Consider the disagreement in 2010-2011 among top administration lawyers about whether al-Shabaab, the Islamist terrorist organization in Somalia, was an associated force of al Qaeda, in which case all of its members could be targeted, or not, in which case only individual members associated with al Qaeda could be targeted. Savage says that the “dispute was theoretical because in order to minimize blowback, the administration’s counterterrorism strategy was to target only individual Somalis believed to be involved in specific terrorist plots on American interests.” But this misses how law can inform strategy (and tactics), since the distinctions drawn by the lawyers almost certainly helped the policymakers to see that the government “had no interest,” as Brennan put it, in killing Somalis not associated with al Qaeda.
Though law operates in these hard-to-see ways to guide and constrain Executive branch choices, Savage shows that law has not been terribly consequential in restraining large national security initiatives that the President deems important and that are “not laughably off the wall” from a legal perspective. In Libya, against ISIS, in supporting the drone strikes, and in many other contexts, the Obama lawyers prodded the law along to expand presidential power and support presidential action.
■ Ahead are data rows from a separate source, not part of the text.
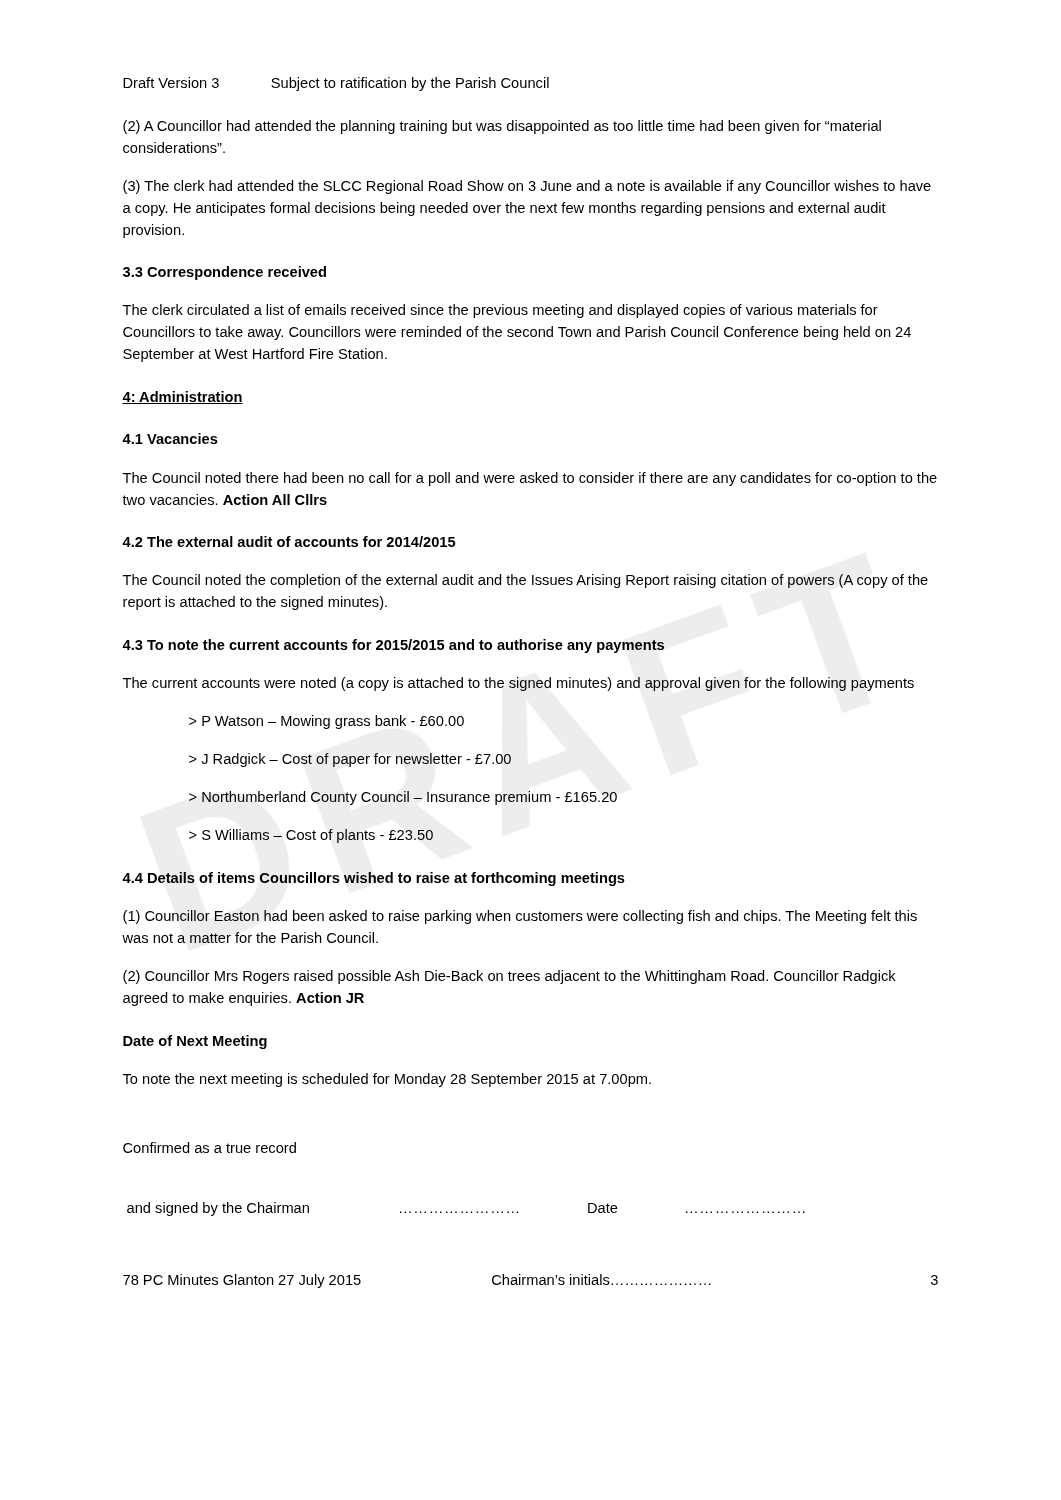Draft Version 3 Subject to ratification by the Parish Council
(2) A Councillor had attended the planning training but was disappointed as too little time had been given for “material considerations”.
(3) The clerk had attended the SLCC Regional Road Show on 3 June and a note is available if any Councillor wishes to have a copy. He anticipates formal decisions being needed over the next few months regarding pensions and external audit provision.
3.3 Correspondence received
The clerk circulated a list of emails received since the previous meeting and displayed copies of various materials for Councillors to take away. Councillors were reminded of the second Town and Parish Council Conference being held on 24 September at West Hartford Fire Station.
4: Administration
4.1 Vacancies
The Council noted there had been no call for a poll and were asked to consider if there are any candidates for co-option to the two vacancies. Action All Cllrs
4.2 The external audit of accounts for 2014/2015
The Council noted the completion of the external audit and the Issues Arising Report raising citation of powers (A copy of the report is attached to the signed minutes).
4.3 To note the current accounts for 2015/2015 and to authorise any payments
The current accounts were noted (a copy is attached to the signed minutes) and approval given for the following payments
P Watson – Mowing grass bank - £60.00
J Radgick – Cost of paper for newsletter - £7.00
Northumberland County Council – Insurance premium - £165.20
S Williams – Cost of plants - £23.50
4.4 Details of items Councillors wished to raise at forthcoming meetings
(1) Councillor Easton had been asked to raise parking when customers were collecting fish and chips. The Meeting felt this was not a matter for the Parish Council.
(2) Councillor Mrs Rogers raised possible Ash Die-Back on trees adjacent to the Whittingham Road. Councillor Radgick agreed to make enquiries. Action JR
Date of Next Meeting
To note the next meeting is scheduled for Monday 28 September 2015 at 7.00pm.
Confirmed as a true record
and signed by the Chairman …………………… Date ……………………
78 PC Minutes Glanton 27 July 2015 Chairman’s initials………………… 3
There is a single exception to this trend, a single context where the president fiercely desired to achieve an important national security goal but the lawyers do not appear to have yet given him the green light: closing the Guantanamo Bay detention center. President Obama really wants to fulfill his first-week-in-Office pledge to shut down the Cuban facility and bring several dozen military detainees to the United States. But firm congressional prohibitions stand in the way. Prominent former Obama administration lawyers have urged the President to disregard these restrictions. Their arguments sound a lot like Bush-era Executive power claims that they, and the President, once renounced. Will current administration lawyers agree with these arguments? Will they accommodate the President if he asks for permission to disregard the congressional restrictions? It tells us much about the evolving attitude of Obama and his lawyers toward the constraint of law that we do not know.
Posted on 10 November 2015
JACK GOLDSMITH is the Henry L. Shattuck Professor at Harvard Law School, a Senior Fellow at the Hoover Institution at Stanford University, and co-founder of Lawfareblog.com. He teaches and writes about national security law, presidential power, cybersecurity, international law, internet law, foreign relations law, and conflict of laws. Before coming to Harvard, Professor Goldsmith served as Assistant Attorney General, Office of Legal Counsel from 2003-2004, and Special Counsel to the Department of Defense from 2002-2003.
* Power Wars discusses some of my work in the Bush administration, and I gave Savage comments on some draft chapters of the book.